DNREC determines Indian River Power permit to require reduction
The Department of Natural Resources and Environmental Control has announced its intent to issue a water-discharge permit to Indian River Power LLC’s Millsboro plant which will require a 95 percent reduction in cooling-water use when the plant goes from three generating units to operating a single unit in 2013 - as called for in a consent agreement the company signed earlier with the department.
Indian River Power LLC’s application is for re-issuance of its National Pollutant Discharge Elimination System (NPDES) permit to discharge once-through cooling water, once-through service water, screen backwash and stormwater to Island Creek and Indian River from a generating station located at 29416 Power Plant Road in Dagsboro.
When the consent agreement was signed, Department of Natural Resources and Environmental Control (DNREC) Secretary Collin O’Mara hailed it as “virtually eliminating the use of water and impacts on our fisheries from the Indian River power plant.”
Reduction of cooling-water use as DNREC would require in issuing the permit will eliminate more than 60 billion gallons of cooling water drawn annually from Indian River - which in turn will dramatically reduce fisheries impacts on blue crabs, bay anchovy, Atlantic menhaden, Atlantic croaker, winter flounder and weakfish resulting from water withdrawal from the river and discharge of the heated water back into the Inland Bays.
Indian River Power LLC will make significant reductions in the amount of water needed at the plant by eliminating units that do not have a closed-cycle cooling water system. Unit 4 - the newest and scheduled to be the plant’s last operating generator - is already equipped with closed-cycle cooling.

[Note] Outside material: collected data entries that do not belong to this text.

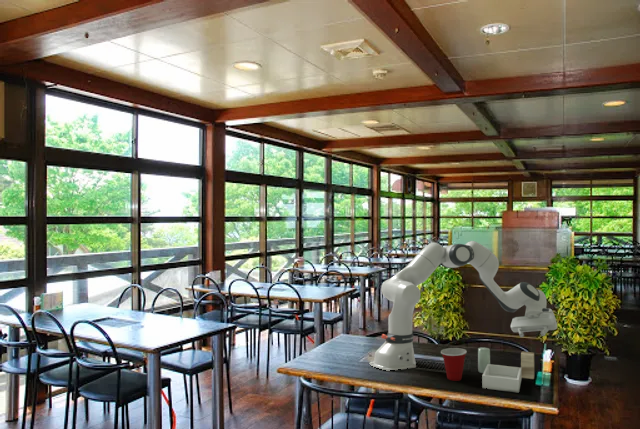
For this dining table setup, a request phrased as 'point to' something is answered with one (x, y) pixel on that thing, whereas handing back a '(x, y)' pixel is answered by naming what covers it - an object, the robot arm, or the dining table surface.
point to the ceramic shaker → (483, 359)
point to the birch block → (527, 365)
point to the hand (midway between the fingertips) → (531, 335)
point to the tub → (502, 378)
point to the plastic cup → (454, 362)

Indian River LLC submitted an updated application in 2004 for renewal of its NPDES permit. Working with DNREC, the company later agreed to retire Units 1, 2 and 3 at the plant.
The consent agreement with DNREC and the NPDES permit require the following schedule:
• Unit 2 was retired effective May 1, 2010, once-through cooling water (OTCW) intakes and discharges have already been eliminated
• Unit 1 retirement is scheduled for May 1, 2011 with OTCW to be eliminated 60 days later, by July 1, 2011 and
• Unit 3 retirement is scheduled for Dec. 31, 2013 with OTCW to be eliminated by March 1, 2014.